Task:
Which lines below hold the word "χορήγησης"? Copy all of them.

Data supplied:
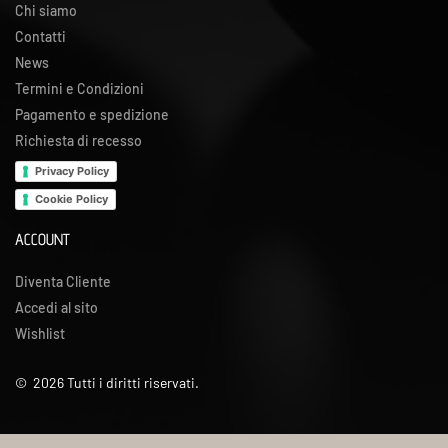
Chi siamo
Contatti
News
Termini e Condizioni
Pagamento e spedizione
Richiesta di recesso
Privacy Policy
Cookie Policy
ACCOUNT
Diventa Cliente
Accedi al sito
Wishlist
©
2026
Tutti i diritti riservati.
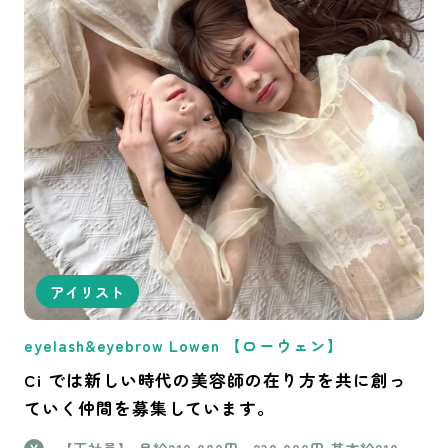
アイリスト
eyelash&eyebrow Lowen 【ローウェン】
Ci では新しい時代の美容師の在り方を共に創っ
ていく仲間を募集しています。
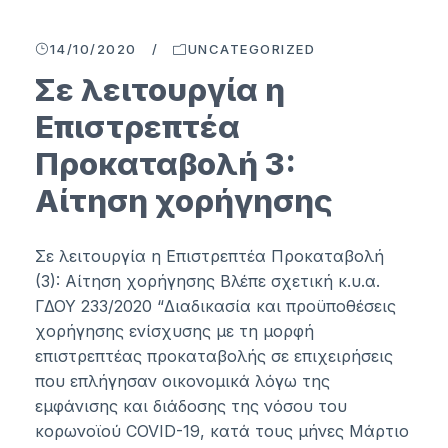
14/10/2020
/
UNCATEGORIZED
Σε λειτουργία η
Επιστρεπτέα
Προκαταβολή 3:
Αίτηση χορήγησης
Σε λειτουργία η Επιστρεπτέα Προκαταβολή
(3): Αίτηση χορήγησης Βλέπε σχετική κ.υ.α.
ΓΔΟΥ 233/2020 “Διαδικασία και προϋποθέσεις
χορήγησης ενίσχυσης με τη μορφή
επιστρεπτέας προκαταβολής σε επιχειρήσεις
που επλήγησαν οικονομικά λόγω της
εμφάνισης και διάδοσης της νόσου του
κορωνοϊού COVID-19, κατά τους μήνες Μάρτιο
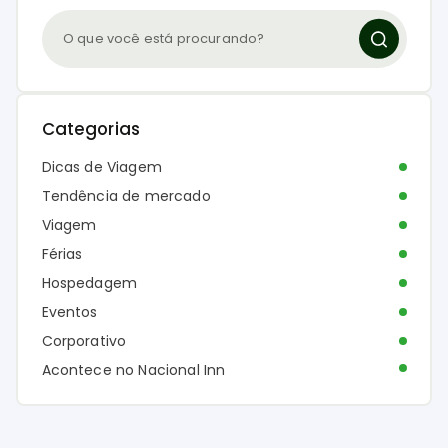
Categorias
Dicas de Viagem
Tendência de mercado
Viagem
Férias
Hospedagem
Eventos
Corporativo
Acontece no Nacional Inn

--

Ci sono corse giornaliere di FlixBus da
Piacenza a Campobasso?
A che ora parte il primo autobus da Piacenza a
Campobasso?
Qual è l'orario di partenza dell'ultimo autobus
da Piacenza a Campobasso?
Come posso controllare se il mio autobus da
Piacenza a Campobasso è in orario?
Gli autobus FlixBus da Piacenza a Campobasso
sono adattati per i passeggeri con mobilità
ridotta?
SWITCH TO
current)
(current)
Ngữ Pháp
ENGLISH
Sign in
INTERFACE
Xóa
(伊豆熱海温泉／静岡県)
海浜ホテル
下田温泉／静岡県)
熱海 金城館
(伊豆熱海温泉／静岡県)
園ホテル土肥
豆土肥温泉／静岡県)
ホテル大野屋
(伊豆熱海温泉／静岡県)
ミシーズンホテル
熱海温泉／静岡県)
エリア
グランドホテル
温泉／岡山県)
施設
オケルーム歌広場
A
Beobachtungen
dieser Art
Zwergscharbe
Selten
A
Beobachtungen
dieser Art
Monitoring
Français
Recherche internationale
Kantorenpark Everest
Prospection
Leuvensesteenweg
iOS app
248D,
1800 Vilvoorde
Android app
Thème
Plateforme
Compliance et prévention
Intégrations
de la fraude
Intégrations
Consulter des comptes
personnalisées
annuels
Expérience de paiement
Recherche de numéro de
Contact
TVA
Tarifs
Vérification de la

Task output:
Αίτηση χορήγησης
(3): Αίτηση χορήγησης Βλέπε σχετική κ.υ.α.
χορήγησης ενίσχυσης με τη μορφή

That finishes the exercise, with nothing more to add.